_Extracted text_:
▼
Thermonuclear weapons typically produce the bulk of their power by nuclear fusion reactions (primarily D-T reactions) with the desired output being in the x-ray spectrum, which is subsequently absorbed by the atmosphere. This generates significanty more energy than the same mass of pure fissionable material per weight, and can also be scaled up essentially without limit (although a very high yield device would be too large for conventional weapon delivery systems), unlike fission devices that will blow themselves apart above a certain threshold.
Part of the problem with the concept proposed by the o.p. is that it assumes perfect onversion of the energetic output into thermal energy which will melt or heat rock into magma. This just isn’t very realistic unless you could convert the output into the microwave range, where it will more evenly diffuse. With output in the x-ray or gamma ray range it will be almost fully absorbed by the strata within a few tens of centimeters, and rather than become molten it will just vaporize material which will then generate a mechanical shock wave. If the surrounding material were already molten the shock wave might cause heating via compression and shear forces, but with solid rock it will just fracture. And if it were already molten, it would be extremely problematic to encapsulate and sink the device deep enough into the magma so that it wouldn’t just blow material outward. All in all, the impracticalities of this scheme outweight any possible benefit, notwithstanding the difficultly in recovering more than a tiny fraction of the energy for power genreation.
And yes, Teller was a nutter for all things pertaining to the use of the ‘Super’, and completely oblivious to even the most obvious hazards and persistent effects. He also was later a strong proponent of directed energy missile defense (lasers, particle beams, et cetera) powered—wait for it—by nuclear weapons. That such weapons are no more practical today than they were during the Strategic Defense Initiative era and have some fundamental limitations that no advances in technology are likely to overcome demonstrates just how out of touch Teller was with the actual technology he was pandering for. He has more recently been promoting the supposed availability of ‘red mercury’ (a mythical ballotechnic substance that could initiate fusion without a fission primary or explosive containment) which has the hallmarks of being drawn from a Dan Brown knockoff technothriller and by all credible accounts has been used as a lure to locate would-be nuclear terrorists.
▲
_Apply what you read_:
1. List every range of the electromagnetic spectrum named in the passage on thermonuclear weapons.
2. Answer these from the passage on thermonuclear weapons:
(a) Which reactions primarily supply the power of thermonuclear weapons?
(b) Within what depth will output in the x-ray or gamma ray range be almost fully absorbed by the strata?
(c) Which substance has Teller more recently been promoting?
3. Carry on the passage on thermonuclear weapons from the point where it stops.

_Data under study_:
▼
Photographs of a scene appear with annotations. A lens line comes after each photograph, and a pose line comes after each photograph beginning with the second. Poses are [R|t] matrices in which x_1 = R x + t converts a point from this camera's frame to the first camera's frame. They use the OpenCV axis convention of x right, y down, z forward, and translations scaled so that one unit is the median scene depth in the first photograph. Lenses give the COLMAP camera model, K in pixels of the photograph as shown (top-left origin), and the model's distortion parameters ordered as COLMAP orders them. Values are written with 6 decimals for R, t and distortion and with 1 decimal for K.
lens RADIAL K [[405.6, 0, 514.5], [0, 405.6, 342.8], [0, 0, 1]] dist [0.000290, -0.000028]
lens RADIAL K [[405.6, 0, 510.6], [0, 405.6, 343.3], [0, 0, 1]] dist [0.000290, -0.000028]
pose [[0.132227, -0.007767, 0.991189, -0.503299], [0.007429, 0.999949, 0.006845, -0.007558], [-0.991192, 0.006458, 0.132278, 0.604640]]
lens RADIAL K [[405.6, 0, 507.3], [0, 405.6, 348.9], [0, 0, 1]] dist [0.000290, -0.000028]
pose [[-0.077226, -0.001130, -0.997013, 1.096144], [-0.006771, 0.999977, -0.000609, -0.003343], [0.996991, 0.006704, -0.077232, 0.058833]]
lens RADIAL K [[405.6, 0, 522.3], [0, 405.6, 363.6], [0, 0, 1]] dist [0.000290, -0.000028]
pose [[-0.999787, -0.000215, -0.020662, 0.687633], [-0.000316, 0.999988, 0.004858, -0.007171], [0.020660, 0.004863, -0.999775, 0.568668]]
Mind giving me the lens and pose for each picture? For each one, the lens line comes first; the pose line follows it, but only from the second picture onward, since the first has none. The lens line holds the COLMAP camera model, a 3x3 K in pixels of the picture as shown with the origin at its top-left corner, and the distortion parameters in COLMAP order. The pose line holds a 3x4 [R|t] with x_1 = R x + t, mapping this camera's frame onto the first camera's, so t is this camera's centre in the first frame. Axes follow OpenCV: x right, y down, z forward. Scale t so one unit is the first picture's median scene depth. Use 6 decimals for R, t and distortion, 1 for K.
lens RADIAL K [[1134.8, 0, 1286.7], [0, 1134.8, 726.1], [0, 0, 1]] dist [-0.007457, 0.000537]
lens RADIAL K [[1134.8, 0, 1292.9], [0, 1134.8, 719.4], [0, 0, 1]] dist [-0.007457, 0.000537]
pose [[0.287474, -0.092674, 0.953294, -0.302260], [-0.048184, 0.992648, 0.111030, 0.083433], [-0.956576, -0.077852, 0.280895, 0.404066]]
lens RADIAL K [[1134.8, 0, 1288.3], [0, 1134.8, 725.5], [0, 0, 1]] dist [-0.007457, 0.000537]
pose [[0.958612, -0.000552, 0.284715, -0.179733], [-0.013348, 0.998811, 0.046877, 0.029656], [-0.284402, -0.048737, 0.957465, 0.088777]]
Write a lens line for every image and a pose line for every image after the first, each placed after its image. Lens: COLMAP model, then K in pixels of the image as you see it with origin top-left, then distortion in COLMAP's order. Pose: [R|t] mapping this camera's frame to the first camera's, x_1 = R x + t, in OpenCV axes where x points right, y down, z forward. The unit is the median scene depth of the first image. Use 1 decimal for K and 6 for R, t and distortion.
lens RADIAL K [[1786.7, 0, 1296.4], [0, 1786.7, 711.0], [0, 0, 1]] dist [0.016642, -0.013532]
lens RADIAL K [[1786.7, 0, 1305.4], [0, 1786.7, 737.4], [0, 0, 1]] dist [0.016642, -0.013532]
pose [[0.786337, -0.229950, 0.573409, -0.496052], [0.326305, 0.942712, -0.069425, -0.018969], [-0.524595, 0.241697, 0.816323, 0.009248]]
▲
_Numbered responses_:
1.
x-ray
microwave
gamma ray

2.
(a) Nuclear fusion reactions, primarily D-T reactions.
(b) A few tens of centimeters.
(c) 'Red mercury.'

3.
A meltdown is a partial or complete melting of the fuel elements, rendering the system unable of being controlled. It will not, despite the hyperbole you may have heard or read, melt through the Earth’s crust. There is some concern that should it contact the water table or a source of water the thermal shock or generation of explosive gases would result in dispersal of radioactive material as happened with Chernobyl #3 and Fukushima #1, #2, and #3. The comparison to boiling water with a stick of dynamite is apt; while there is certainly considerable energy in dynamite, the rate at which it is released is far too rapid for conversion to controllable thermal energy (and in fact that brisance is what is desirable about chemical explosives).
This is just not a practical idea for energy production for a large number of reasons.
Hmm… so having the surrounding material be liquid doesn’t help that much. You still get a ball of high-temperature plasma which tends to simply blow away before it can transfer its heat to its surroundings. Sort of like boiling water with dynamite indeed.
I was tempted to dispense with the lava and simply have the nuke heat the shell I mentioned earlier, but then you get into how expensive the highly-enriched fissionable material for the primary is. <sigh> Too bad; generating power on a vast scale using nukes is just so Rule Of Cool.